The U.S. Department of Labor is moving ahead with plans that would allow small businesses and sole proprietors to band together to purchase group health insurance plans.
The DOL aims to permit these small business health plans – also known as “association health plans” – to skirt the regulatory requirements of some states and the Affordable Care Act.
Under the proposal, small businesses and sole proprietors would have more freedom to band together to provide affordable, quality health insurance for employees.
This would be done by creating an association plan that would help them secure competitive premium rates through economies of scale. An association with a few thousand members would have more bargaining power than an individual small employer and open the door to a wider array of insurance options, according to the DOL.
The proposal essentially modifies the definition of “employer” under the Employee Retirement Income Security Act regarding what type of organizations can sponsor group health plans. It adds “association” to that definition, so that such associations could sponsor group health coverage. In other words, the proposal would allow an association to be formed for the purpose of offering a health plan.
The proposal, experts say, could be expanded to allow employers throughout the country to form an association if they can pass a commonality of interest test, such as:
- Operating in the same trade or industry, or
- Operating in the same metropolitan area, state or region.
Additionally, the proposed regulations would let sole proprietors join small business health plans to provide coverage for themselves as well as for their spouses and children.
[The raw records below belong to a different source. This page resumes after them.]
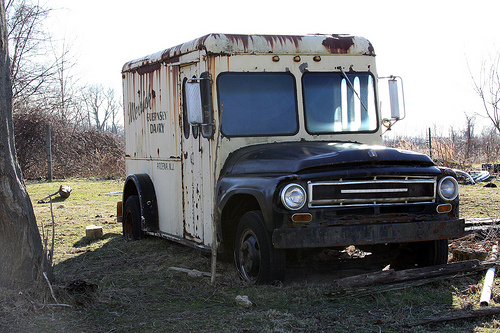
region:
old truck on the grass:
[106, 23, 480, 277]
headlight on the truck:
[281, 175, 313, 217]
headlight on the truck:
[436, 174, 460, 209]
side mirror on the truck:
[175, 75, 222, 150]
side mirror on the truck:
[386, 76, 415, 128]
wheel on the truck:
[228, 222, 268, 280]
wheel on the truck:
[117, 187, 149, 242]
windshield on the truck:
[218, 74, 297, 145]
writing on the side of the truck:
[125, 80, 175, 152]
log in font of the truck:
[335, 269, 489, 301]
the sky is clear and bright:
[52, 16, 474, 128]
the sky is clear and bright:
[373, 21, 490, 163]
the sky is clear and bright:
[257, 3, 462, 170]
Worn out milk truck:
[106, 22, 474, 292]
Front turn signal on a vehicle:
[280, 205, 325, 226]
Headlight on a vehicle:
[278, 170, 309, 216]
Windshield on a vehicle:
[206, 65, 381, 140]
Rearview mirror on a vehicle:
[375, 67, 411, 132]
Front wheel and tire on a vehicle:
[227, 210, 282, 292]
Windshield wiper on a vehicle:
[328, 60, 368, 120]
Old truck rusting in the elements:
[100, 22, 476, 293]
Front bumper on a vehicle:
[265, 212, 470, 252]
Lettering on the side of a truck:
[120, 86, 170, 146]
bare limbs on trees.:
[18, 4, 40, 51]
The proposed rules would allow these plans to skirt many of the provisions that the ACA requires of small plans, including that they include “essential health benefits.” Currently, large employer group plans and self-funded plans are not required to comply with the essential benefit requirements.
The DOL was careful to note that the proposal would bar health plans from rejecting coverage to anyone with pre-existing conditions and would include nondiscrimination provisions under the Health Insurance Portability and Accountability Act and the ACA.